Tom Sorensen

Panthers of 2016 take their rightful place in Charlotte sports history

The Carolina Panthers and Cam Newton (1) won’t make the NFL playoffs, but how they play in the final four weeks of the season will tell us a lot about them.
The Carolina Panthers and Cam Newton (1) won’t make the NFL playoffs, but how they play in the final four weeks of the season will tell us a lot about them. AP

North Carolina governor Pat McCrory offered his concession speech Monday. The Carolina Panthers offered theirs Sunday night.

The Panthers gave up in their 40-7 loss to Seattle. They never threatened the Seahawks. At most, they inconvenienced them.

Carolina’s performance was the most lackluster in a season full of lackluster performances. Major league sports came to Charlotte in 1988. And in those 28 years, no team has been as disappointing as Carolina this season.

Teams have had worse records. The Panthers went 2-14 in 2010, the last season in Carolina for head coach John Fox. But what did we expect? They purged the roster of veterans. Rookie Jimmy Clausen was not going to be the quarterback of the future or even the present. Those Panthers were dysfunctional, and to be fair Clausen never had a chance.

By finishing last, they drafted first. The Panthers hired a new coach, Ron Rivera, and with the first pick in the 2011 draft chose quarterback Cam Newton.
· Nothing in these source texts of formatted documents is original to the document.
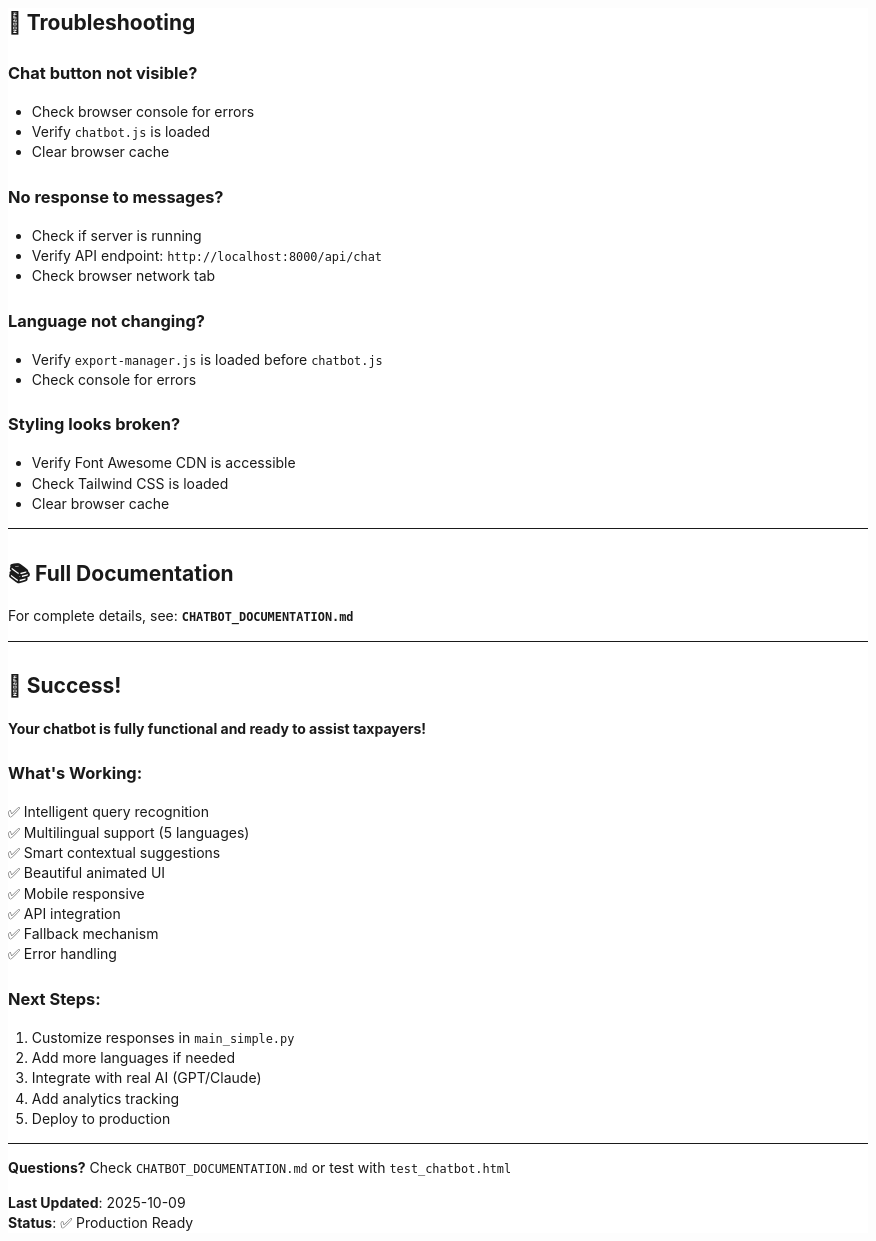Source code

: 
## 🐛 Troubleshooting

### **Chat button not visible?**
- Check browser console for errors
- Verify `chatbot.js` is loaded
- Clear browser cache

### **No response to messages?**
- Check if server is running
- Verify API endpoint: `http://localhost:8000/api/chat`
- Check browser network tab

### **Language not changing?**
- Verify `export-manager.js` is loaded before `chatbot.js`
- Check console for errors

### **Styling looks broken?**
- Verify Font Awesome CDN is accessible
- Check Tailwind CSS is loaded
- Clear browser cache

---

## 📚 Full Documentation

For complete details, see: **`CHATBOT_DOCUMENTATION.md`**

---

## 🎉 Success!

**Your chatbot is fully functional and ready to assist taxpayers!**

### **What's Working:**
✅ Intelligent query recognition  
✅ Multilingual support (5 languages)  
✅ Smart contextual suggestions  
✅ Beautiful animated UI  
✅ Mobile responsive  
✅ API integration  
✅ Fallback mechanism  
✅ Error handling  

### **Next Steps:**
1. Customize responses in `main_simple.py`
2. Add more languages if needed
3. Integrate with real AI (GPT/Claude)
4. Add analytics tracking
5. Deploy to production

---

**Questions?** Check `CHATBOT_DOCUMENTATION.md` or test with `test_chatbot.html`

**Last Updated**: 2025-10-09  
**Status**: ✅ Production Ready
In 2011-12, the Charlotte Bobcats’ winning percentage was even worse than that of the 2010 Panthers. They, too, purged their veterans and finished 7-59.

But little was expected from those Charlotte and Carolina teams. There’s only one season that, in terms of bitter disappointment, can compete with the Panthers this season.

That season is not 2003 when Carolina made the Super Bowl and lost to New England in a 32-29 thriller. The Super Bowl season was great. The Panthers were on their way.

And then they weren’t. In 2004, a season similar to this one, they finished 7-9.

The difference in 2016

Last season, the Panthers won 17 of 19 games, finishing with an ugly loss to Denver in Super Bowl 50.

Why couldn’t they again attain the Super Bowl?

The major difference between Carolina last season and Carolina this season is that when there was a close game last season the Panthers won it. They went 5-0 in games decided by five or fewer points.

In games decided by a field goal or less this season, they are 2-5.

There have been games – against good teams such as the Oakland Raiders and Kansas City Chiefs, for example – when Carolina’s talent is evident. But if you continually lose close games, it ceases to be a fluke and becomes who you are and what you do.

At 4-8, the Panthers have the same record as the Los Angeles Rams. If your record is the same as the Rams’ record, you are not good.

Assigning blame

Somebody has to be blamed. Who’s your candidate? You can blame head coach Ron Rivera if you choose. I don’t. He’s respected around the league, in Carolina’s locker room, and in the front offices.

Yet by benching Cam Newton for the opening series against Seattle he undoubtedly angered some players.

When a player is publicly reprimanded by a coach, players usually side with their teammate, the theory being that if it happened to one of them it can happen to all of them.

Years ago John Fox singled out a player, a good player, and publicly criticized him after a loss. Teammates rallied around the player. A private meeting was held, and Fox acknowledged he should not have said what he said to the media.

On the flight from San Jose, Calif., to Seattle, Newton chose not to wear a tie, thus violating Carolina’s dress code. Rivera says he treated Newton the way he would any other player.

Benching Newton for a series was not the exception, Rivera says. Allowing Newton to play would have been.

Derek Anderson, who replaced Newton, was intercepted on the game’s first play. Anderson rolled out and threw a short pass to fullback Mike Tolbert. The ball was there to be caught. Tolbert didn’t catch it. The fault is not Anderson’s.

Had Newton started, the result would have been the same. On that night, in that place, against that team, the Panthers never had a chance.

In the final four ...

So what happens next? The Panthers came into the season with what appeared to be a collection of veterans at their best and young players whose work suggested they were about to be.

Next season, however, some of those veterans might not be as good and some of those young players might be no closer than they are. Carolina has to find another pass rusher and, more importantly, improve their offensive line.

The Panthers looked soft on national TV Sunday night. I’ve never seen a team coached by Rivera give up. December is when, since 2011 when Rivera arrived, the Panthers have done their best work.

The Panthers still play and, to watch them, the fans still pay. The playoffs have been conceded. The remaining four games don’t have to be.